#### 本文抜粋 ####
コルド・セラの第2作「ゲルニカ」*マラガ映画祭2016 ③ ― 2016年04月20日 19:56
「ゲルニカ」といってもピカソは出てきません
★「ゲルニカ」と聞けば「ピカソ」に繋がる。ピカソが「ゲルニカGuernica」を描かなかったら、ゲルニカは観光地にはならなかったでしょう。現地に行ったことがない人でも、マドリードを訪れた観光客は「ゲルニカ」が展示されている美術館に案内される。日本で言えば国宝級なのか特別室に展示され監視人がいて近づけない。以前東京でも横長の実物大(7.82m×3.5m)のレプリカが展示されたことがあったほどの大作。フランコ没後民主主義移行期の1981年、亡命先の「ニューヨーク近代美術館」より返還されることになった。それで「最後の亡命者の帰国」と言われた。しかし既にピカソ亡き後のことで遺産問題も絡まって、どこの美術館で展示するかで喧々諤々、白熱の議論のすえにピカソが名誉館長を務めたこともあるプラド美術館へ、しかし本館ではなく別館だったことで当時の館長が辞任するなどのテンヤワンヤ、なんとかピカソ生誕100周年記念日の10月25日に一般公開された。更に1992年に開館した王立ソフィア王妃芸術センターの目玉としてお引っ越し、現在はここの特別室で展示されています。

(ピカソが50日間で一気に描いた「ゲルニカ」、王立ソフィア王妃芸術センターに展示)
マリア・バルベルデが共和派報道機関の編集者を力演
★さて本題、ビスカヤ県の町ゲルニカは、スペイン内戦中の1937年4月26日、ナチス・ドイツ空軍機によって史上初めてという無差別爆撃を受けた。当時共和派の軍隊は駐屯しておらず全く無防備の町であったという。どうしてナチスが第二次世界大戦勃発前に無防備のバスクの町を爆撃のターゲットにしたのか。いったいスペイン内戦とは誰と誰が戦ったのか。これがコルド・セラの長編第2作“Gernika”のメインテーマでしょうか。しかし本当のテーマは、やはり「愛と自由」かもしれません。マラガ映画祭2016正式作品、無差別爆撃を受けた4月26日に上映。スペイン公開は今年の秋が予定されている。

(ポスター)
“Gernika”(英題“Guernica”)2016
製作:Pecado Films / Travis Producciones / Pterodactyl Productions / Sayaka Producciones /
ゲルニカ The Movie 協賛カナル・スール、ICAA 他
監督:コルド・セラ
脚本:ホセ・アルバ、カルロス・クラビホ・コボス、バーニー・コーエン
撮影:ウナックス・メンディア
編集:ホセ・マヌエル・ヒメネス
衣装デザイン:アリアドナ・パピオ
製作者:バーニー・コーエン & ジェイソン・ギャレット(エグゼクティブ)、ホセ・アルバ、カルロス・クラビホ、ダニエル・Dreifuss 他
データ:製作国スペイン、スペイン語、撮影地ゲルニカ、マラガ映画祭2016年4月26日上映、スペイン公開は今秋、製作費約580万ユーロ(ゲルニカ市、ビルバオ市、バスク政府、アラゴン政府などから資金援助を受けた)
####
課題の指示 —
1. 次の(a)〜(c)が本文と合っているか、「はい」か「いいえ」で答え、決め手になる本文の言葉を引用してください。
(a) 絵画「ゲルニカ」は1981年にニューヨーク近代美術館から返還されることになった。
(b) 返還後、「ゲルニカ」はプラド美術館の本館で公開された。
(c) 映画“Gernika”はマラガ映画祭で4月26日に上映された。
2. 本文によると、映画“Gernika”の製作費はおよそいくらですか。
3. 本文のうち「(ピカソが50日間で一気に描」で始まり「は今年の秋が予定されている。」で終わる部分を、「無防備」を「丸腰」に置き換えて書き直してください。
#### 抽出した記録 ####
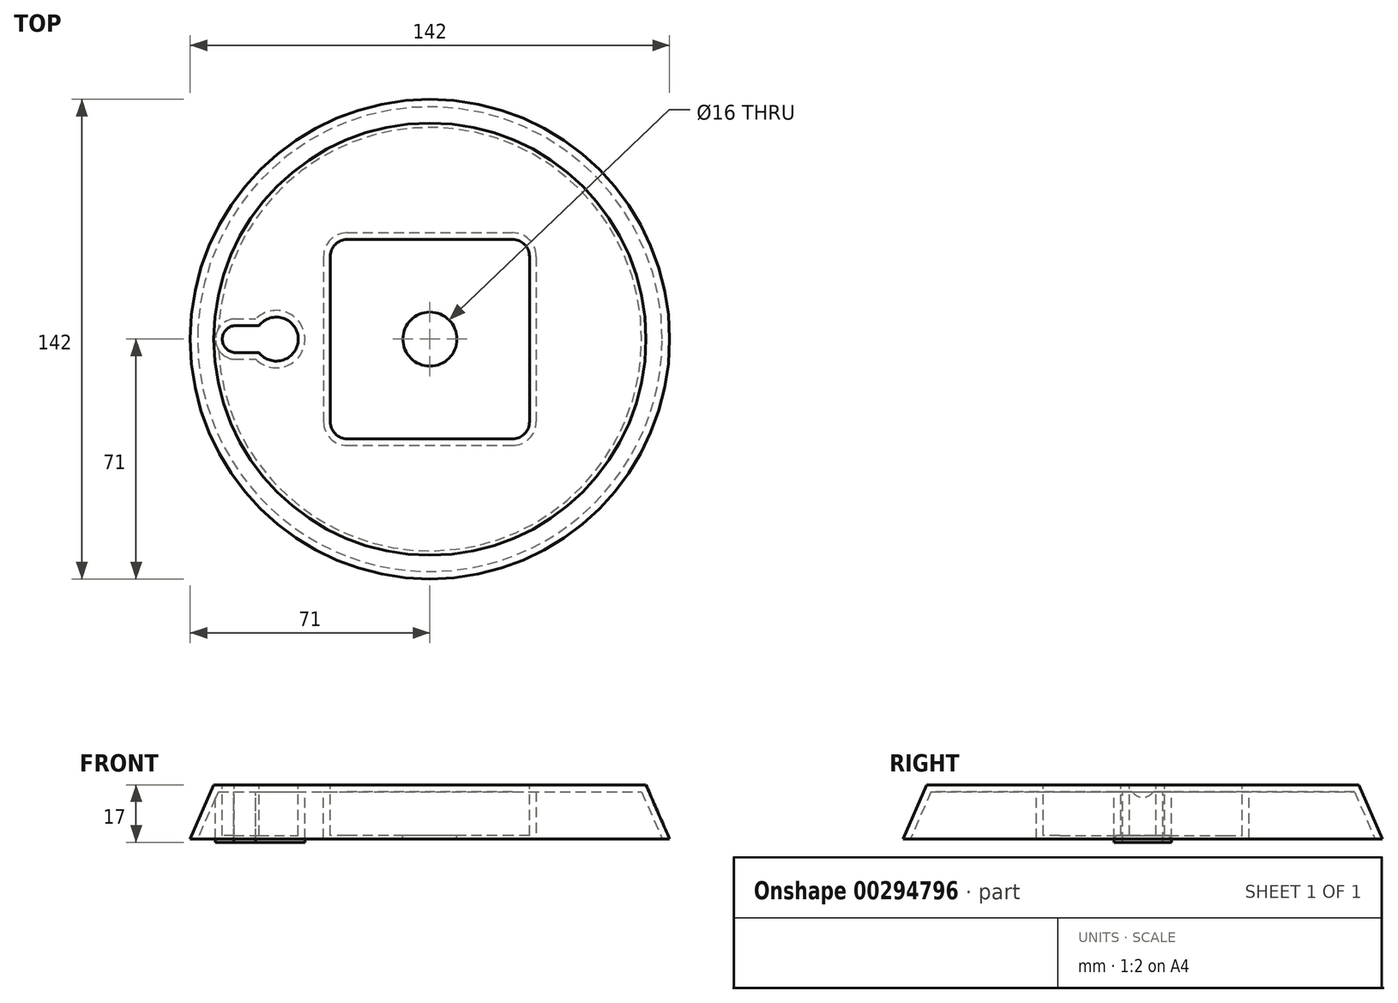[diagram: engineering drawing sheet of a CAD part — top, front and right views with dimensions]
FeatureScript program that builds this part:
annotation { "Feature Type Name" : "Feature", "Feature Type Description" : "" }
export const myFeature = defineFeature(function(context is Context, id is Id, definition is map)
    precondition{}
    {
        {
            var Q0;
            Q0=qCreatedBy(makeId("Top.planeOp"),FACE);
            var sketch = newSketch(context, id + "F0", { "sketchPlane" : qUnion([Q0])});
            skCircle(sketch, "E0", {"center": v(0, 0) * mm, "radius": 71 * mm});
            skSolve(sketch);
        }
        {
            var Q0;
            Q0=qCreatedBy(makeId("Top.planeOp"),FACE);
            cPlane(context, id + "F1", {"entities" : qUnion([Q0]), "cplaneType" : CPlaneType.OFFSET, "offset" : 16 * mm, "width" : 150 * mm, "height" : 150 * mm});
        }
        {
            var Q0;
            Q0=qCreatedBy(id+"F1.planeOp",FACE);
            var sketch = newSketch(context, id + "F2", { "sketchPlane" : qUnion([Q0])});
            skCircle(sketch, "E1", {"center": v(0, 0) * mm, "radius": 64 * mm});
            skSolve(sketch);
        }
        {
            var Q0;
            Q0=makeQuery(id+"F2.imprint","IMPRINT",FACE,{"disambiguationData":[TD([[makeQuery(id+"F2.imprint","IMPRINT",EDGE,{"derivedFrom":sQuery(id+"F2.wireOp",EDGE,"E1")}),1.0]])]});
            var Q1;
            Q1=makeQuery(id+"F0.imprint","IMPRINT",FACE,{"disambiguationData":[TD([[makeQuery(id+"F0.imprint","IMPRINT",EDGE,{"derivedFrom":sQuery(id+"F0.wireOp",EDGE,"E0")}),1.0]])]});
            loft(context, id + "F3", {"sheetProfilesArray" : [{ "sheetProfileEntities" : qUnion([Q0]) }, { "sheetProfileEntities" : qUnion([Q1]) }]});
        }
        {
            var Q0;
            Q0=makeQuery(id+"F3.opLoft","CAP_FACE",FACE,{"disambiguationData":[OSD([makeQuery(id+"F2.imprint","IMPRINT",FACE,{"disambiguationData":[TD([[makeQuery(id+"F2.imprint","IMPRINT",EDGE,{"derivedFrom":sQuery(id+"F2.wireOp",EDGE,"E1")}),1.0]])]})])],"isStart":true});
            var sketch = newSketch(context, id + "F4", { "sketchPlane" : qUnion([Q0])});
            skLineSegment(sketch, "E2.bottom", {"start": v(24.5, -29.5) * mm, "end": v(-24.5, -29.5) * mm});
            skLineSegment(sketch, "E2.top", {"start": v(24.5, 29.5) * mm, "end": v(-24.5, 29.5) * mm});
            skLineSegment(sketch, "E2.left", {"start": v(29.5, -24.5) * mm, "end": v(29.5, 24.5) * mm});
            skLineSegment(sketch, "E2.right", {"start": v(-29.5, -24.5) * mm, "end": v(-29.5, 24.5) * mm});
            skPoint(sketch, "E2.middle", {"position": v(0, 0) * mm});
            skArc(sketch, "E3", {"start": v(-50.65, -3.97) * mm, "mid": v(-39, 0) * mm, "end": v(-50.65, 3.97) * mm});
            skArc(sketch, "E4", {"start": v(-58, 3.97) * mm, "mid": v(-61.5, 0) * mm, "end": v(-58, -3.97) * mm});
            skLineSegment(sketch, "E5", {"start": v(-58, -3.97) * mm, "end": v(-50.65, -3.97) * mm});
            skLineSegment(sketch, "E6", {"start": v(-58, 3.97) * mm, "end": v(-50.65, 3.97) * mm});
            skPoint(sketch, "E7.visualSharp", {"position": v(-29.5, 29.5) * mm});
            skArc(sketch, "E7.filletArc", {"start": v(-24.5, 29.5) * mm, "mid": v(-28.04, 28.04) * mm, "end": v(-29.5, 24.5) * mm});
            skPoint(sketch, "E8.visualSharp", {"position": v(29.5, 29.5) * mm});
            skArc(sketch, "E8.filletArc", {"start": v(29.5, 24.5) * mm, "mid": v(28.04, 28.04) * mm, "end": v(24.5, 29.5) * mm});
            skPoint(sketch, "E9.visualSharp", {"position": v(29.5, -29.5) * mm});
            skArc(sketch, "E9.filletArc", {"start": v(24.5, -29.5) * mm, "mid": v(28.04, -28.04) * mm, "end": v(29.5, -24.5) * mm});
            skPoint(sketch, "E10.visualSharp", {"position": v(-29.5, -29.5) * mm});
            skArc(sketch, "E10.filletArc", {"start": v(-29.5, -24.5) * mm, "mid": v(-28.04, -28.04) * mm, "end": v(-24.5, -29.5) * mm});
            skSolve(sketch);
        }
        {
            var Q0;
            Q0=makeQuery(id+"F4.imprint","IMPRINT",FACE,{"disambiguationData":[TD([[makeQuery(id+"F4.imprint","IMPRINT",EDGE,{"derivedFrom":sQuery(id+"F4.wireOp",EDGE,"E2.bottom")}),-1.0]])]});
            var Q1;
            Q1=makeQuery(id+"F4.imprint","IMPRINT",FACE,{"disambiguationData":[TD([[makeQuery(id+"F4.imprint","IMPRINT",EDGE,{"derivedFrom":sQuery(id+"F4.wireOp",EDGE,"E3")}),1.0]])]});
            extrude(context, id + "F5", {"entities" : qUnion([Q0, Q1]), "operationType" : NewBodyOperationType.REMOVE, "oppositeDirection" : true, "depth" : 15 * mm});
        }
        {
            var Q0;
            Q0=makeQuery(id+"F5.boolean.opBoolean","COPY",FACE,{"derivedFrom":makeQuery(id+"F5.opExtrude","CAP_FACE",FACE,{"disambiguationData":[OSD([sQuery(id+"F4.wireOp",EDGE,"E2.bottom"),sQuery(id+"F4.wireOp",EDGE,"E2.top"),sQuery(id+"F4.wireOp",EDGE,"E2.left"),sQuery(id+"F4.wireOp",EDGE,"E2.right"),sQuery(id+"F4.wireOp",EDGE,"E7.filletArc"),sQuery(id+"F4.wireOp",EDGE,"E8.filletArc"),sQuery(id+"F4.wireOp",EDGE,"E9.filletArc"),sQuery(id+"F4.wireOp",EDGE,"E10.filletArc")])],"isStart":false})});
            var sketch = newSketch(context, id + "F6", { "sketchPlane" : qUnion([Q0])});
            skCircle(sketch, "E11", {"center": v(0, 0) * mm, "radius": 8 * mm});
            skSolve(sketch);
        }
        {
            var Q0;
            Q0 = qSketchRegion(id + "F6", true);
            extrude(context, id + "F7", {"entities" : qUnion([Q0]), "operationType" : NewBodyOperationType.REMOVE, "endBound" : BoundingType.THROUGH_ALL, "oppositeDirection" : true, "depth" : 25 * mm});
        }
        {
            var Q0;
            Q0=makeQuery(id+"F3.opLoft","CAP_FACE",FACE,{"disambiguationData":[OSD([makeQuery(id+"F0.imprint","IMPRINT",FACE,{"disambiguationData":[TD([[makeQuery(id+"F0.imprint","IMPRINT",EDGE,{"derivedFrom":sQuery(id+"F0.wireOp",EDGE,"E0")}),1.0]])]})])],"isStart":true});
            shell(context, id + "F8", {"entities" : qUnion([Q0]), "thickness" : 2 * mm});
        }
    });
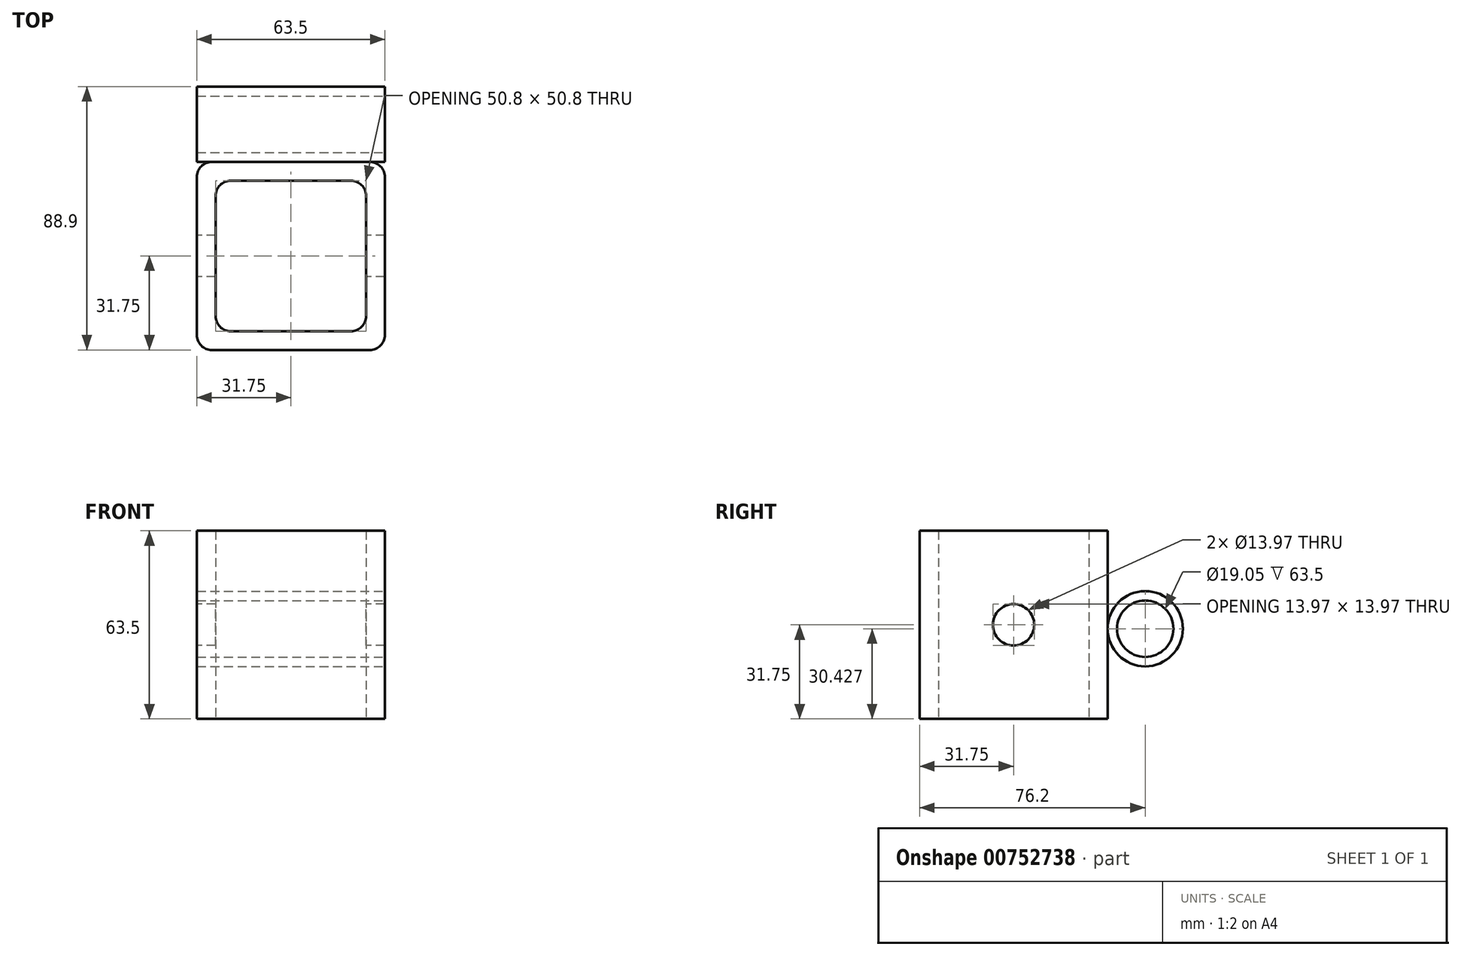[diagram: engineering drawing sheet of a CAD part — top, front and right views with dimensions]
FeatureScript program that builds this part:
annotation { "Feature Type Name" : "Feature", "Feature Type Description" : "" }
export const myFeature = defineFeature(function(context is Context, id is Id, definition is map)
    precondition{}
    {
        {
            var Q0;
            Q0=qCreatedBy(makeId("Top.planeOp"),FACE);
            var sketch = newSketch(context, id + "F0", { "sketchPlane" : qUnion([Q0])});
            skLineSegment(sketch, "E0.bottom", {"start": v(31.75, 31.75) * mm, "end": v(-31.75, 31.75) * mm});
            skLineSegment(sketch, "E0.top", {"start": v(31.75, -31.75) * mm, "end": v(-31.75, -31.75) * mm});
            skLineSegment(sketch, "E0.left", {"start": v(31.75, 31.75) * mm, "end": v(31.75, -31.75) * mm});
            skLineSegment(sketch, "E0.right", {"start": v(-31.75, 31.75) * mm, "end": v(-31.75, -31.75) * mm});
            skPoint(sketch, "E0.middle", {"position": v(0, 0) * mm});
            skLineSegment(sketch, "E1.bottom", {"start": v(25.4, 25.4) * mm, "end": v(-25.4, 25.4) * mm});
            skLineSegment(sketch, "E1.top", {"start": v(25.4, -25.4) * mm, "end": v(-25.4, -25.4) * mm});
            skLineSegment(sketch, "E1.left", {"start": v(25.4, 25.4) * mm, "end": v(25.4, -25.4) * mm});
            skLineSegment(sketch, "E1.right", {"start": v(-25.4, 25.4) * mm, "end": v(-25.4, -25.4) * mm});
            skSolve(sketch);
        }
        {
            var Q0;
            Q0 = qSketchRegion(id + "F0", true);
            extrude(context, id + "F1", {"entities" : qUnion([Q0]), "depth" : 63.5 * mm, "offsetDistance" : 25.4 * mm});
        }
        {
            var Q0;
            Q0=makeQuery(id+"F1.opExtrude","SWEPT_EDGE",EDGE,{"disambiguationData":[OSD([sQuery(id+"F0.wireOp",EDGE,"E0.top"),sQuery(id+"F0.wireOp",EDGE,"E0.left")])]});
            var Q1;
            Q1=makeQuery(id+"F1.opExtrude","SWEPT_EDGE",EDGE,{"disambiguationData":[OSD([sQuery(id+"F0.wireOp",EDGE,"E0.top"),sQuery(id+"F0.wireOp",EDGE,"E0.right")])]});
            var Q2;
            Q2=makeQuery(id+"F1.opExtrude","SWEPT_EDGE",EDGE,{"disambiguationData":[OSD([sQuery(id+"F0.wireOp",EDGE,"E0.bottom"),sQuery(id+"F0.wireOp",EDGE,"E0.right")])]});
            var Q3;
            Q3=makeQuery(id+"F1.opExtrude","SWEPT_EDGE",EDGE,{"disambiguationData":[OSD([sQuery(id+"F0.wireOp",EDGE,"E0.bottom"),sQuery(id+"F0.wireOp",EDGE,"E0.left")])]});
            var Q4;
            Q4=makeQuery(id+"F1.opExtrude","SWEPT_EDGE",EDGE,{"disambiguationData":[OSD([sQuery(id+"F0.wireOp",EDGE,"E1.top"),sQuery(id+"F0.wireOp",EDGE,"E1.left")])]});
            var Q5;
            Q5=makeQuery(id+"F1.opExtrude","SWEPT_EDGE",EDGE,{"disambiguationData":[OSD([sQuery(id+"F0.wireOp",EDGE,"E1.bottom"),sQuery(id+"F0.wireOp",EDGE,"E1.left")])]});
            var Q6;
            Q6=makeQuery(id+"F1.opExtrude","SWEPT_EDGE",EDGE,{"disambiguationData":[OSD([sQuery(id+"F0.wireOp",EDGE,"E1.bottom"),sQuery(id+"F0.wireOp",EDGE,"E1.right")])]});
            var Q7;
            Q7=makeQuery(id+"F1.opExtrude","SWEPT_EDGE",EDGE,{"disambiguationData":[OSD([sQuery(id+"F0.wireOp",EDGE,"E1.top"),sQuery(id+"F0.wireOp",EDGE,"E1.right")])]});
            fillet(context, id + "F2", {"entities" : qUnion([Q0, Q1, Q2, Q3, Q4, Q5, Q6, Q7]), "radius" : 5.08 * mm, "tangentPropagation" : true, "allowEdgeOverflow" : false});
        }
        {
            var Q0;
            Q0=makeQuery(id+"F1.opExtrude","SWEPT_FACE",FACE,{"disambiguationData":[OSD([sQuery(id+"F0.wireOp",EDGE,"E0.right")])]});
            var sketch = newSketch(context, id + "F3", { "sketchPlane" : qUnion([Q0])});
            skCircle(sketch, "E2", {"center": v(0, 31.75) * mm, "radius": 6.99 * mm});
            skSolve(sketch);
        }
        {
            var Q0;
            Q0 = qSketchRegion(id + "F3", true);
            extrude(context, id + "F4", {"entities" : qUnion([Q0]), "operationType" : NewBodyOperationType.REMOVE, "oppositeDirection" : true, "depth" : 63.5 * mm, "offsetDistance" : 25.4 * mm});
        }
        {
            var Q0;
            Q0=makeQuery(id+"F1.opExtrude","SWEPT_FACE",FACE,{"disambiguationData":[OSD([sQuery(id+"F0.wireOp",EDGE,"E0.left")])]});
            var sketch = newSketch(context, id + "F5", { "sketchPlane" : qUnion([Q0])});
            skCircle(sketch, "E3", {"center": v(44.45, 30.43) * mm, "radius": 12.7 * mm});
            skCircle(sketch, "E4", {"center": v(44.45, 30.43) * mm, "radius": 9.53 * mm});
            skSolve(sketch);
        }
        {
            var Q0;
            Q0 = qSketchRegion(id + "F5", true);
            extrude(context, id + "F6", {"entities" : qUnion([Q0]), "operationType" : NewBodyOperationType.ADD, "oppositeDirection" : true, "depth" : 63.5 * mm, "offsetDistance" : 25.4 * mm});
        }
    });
####
解答一覧 —
1.
(a) はい。「1981年、亡命先の「ニューヨーク近代美術館」より返還されることになった」
(b) いいえ。「本館ではなく別館だった」
(c) はい。「無差別爆撃を受けた4月26日に上映」

2. 約580万ユーロです。

3.
(ピカソが50日間で一気に描いた「ゲルニカ」、王立ソフィア王妃芸術センターに展示)
マリア・バルベルデが共和派報道機関の編集者を力演
★さて本題、ビスカヤ県の町ゲルニカは、スペイン内戦中の1937年4月26日、ナチス・ドイツ空軍機によって史上初めてという無差別爆撃を受けた。当時共和派の軍隊は駐屯しておらず全く丸腰の町であったという。どうしてナチスが第二次世界大戦勃発前に丸腰のバスクの町を爆撃のターゲットにしたのか。いったいスペイン内戦とは誰と誰が戦ったのか。これがコルド・セラの長編第2作“Gernika”のメインテーマでしょうか。しかし本当のテーマは、やはり「愛と自由」かもしれません。マラガ映画祭2016正式作品、無差別爆撃を受けた4月26日に上映。スペイン公開は今年の秋が予定されている。